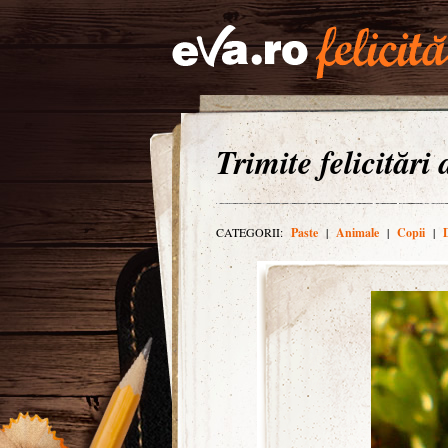
Trimite felicitări
CATEGORII:
Paste
|
Animale
|
Copii
|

## Activity
The records above must be copied exactly, with no pictures carried over.

## Exercise response
Trimite felicitări
CATEGORII:
Paste
|
Animale
|
Copii
|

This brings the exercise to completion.